About a year ago, when the first collision attack against MD5 was made public, I asked my boss (who's a real scientist, unlike me!) why we couldn't simply use two different hashes and club them together, because the chances of finding a hash collision between two different strings, for two different hash functions, ought to be close to impossible.

Looks like I wasn't on crack after all... :-)

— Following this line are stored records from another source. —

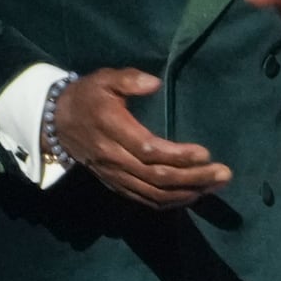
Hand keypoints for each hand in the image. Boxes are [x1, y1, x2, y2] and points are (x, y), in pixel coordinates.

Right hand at [51, 66, 230, 208]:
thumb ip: (128, 79)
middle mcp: (113, 158)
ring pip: (152, 193)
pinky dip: (169, 202)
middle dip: (193, 177)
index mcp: (112, 130)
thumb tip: (154, 83)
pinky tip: (193, 196)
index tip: (205, 153)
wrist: (56, 122)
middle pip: (155, 177)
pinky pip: (143, 199)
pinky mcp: (115, 184)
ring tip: (216, 186)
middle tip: (224, 174)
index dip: (177, 156)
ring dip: (187, 193)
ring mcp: (114, 175)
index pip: (148, 150)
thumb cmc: (88, 97)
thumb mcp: (104, 79)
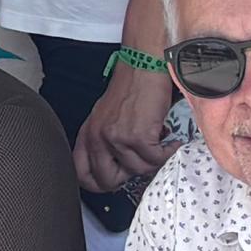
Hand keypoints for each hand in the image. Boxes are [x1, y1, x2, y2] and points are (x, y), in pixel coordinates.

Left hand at [74, 62, 180, 194]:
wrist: (144, 66)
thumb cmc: (131, 88)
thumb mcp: (107, 116)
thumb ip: (106, 141)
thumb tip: (119, 168)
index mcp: (88, 133)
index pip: (81, 173)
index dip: (98, 184)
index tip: (114, 182)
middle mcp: (98, 137)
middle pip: (106, 180)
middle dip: (129, 176)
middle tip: (141, 161)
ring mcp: (116, 138)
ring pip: (138, 170)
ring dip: (153, 159)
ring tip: (159, 141)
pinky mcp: (137, 136)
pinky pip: (155, 159)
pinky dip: (167, 152)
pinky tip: (169, 140)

http://ai.stanford.edu/~xb/crypto06b/index.html

Let H1,H2 be two hash functions. We wish to construct a new hash function H that is collision resistant if at least one of H1 or H2 is collision resistant. Concatenating the output of H1 and H2 clearly works, but at the cost of doubling the hash output size. We ask whether a better construction exists, namely, can we hedge our bets without doubling the size of the output? We take a step towards answering this question in the negative --- we show that any secure construction that evaluates each hash function once cannot output fewer bits than simply concatenating the given functions.

2006-09-11

(malware,DRM) Schneier on Security: Microsoft and FairUse4WM

http://www.schneier.com/blog/archives/2006/09/microsoft_and_f.html

Microsoft's priorities vis-a-vis security...! As you read this, remember that since 2003, MS's strategy for issuing patches for security holes has been that, regardless of how critical the hole is or how many computers are affected, patches come out only the second Tuesday of the following month.

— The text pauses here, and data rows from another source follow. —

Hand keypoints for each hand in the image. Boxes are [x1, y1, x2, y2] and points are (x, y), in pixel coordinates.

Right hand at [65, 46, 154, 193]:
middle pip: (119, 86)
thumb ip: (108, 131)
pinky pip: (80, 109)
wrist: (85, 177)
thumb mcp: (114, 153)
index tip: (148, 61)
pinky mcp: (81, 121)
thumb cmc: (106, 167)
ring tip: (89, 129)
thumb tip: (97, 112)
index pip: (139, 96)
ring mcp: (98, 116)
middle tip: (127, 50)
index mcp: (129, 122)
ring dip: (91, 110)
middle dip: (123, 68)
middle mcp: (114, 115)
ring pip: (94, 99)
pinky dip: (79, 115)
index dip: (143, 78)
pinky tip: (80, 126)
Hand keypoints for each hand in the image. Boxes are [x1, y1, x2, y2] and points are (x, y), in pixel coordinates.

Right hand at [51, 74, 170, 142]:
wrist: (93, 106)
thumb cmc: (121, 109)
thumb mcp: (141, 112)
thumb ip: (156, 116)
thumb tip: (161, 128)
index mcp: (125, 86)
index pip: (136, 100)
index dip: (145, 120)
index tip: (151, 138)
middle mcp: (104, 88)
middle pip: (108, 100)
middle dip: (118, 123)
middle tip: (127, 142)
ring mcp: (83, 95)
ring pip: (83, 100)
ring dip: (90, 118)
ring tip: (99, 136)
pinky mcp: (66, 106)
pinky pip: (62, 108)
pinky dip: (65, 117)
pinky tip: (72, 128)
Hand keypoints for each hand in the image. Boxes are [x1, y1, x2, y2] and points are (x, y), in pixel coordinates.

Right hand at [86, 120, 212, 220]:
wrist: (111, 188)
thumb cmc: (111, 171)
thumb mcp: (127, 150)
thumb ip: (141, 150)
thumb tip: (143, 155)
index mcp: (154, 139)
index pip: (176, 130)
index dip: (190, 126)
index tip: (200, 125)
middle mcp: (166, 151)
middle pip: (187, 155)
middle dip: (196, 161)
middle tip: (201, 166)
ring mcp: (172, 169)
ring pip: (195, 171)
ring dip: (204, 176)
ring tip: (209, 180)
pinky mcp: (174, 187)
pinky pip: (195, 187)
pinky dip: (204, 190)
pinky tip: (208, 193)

Except, it seems, when someone hacks their DRM. Then the patch comes out in 3 days :-)

Quotes:

If you really want to see Microsoft scramble to patch a hole in its software, don't look to vulnerabilities that impact countless Internet Explorer users or give intruders control of thousands of Windows machines. Just crack Redmond's DRM.

[...]

Now, this isn't a "vulnerability" in the normal sense of the word: digital rights management is not a feature that users want. Being able to remove copy protection is a good thing for some users, and completely irrelevant for everyone else. No user is ever going to say: "Oh no. I can now play the music I bought for my computer in my car. I must install a patch so I can't do that anymore."

[...]

It should surprise no one that the system didn't stay patched for long. FairUse4WM 1.2 gets around Microsoft's patch, and also circumvents the copy protection in Windows Media DRM 9 and 11beta2 files.

That was Saturday. Any guess on how long it will take Microsoft to patch Media Player once again? And then how long before the FairUse4WM people update their own software?

Certainly much less time than it will take Microsoft and the recording industry to realize they're playing a losing game, and that trying to make digital files uncopyable is like trying to make water not wet.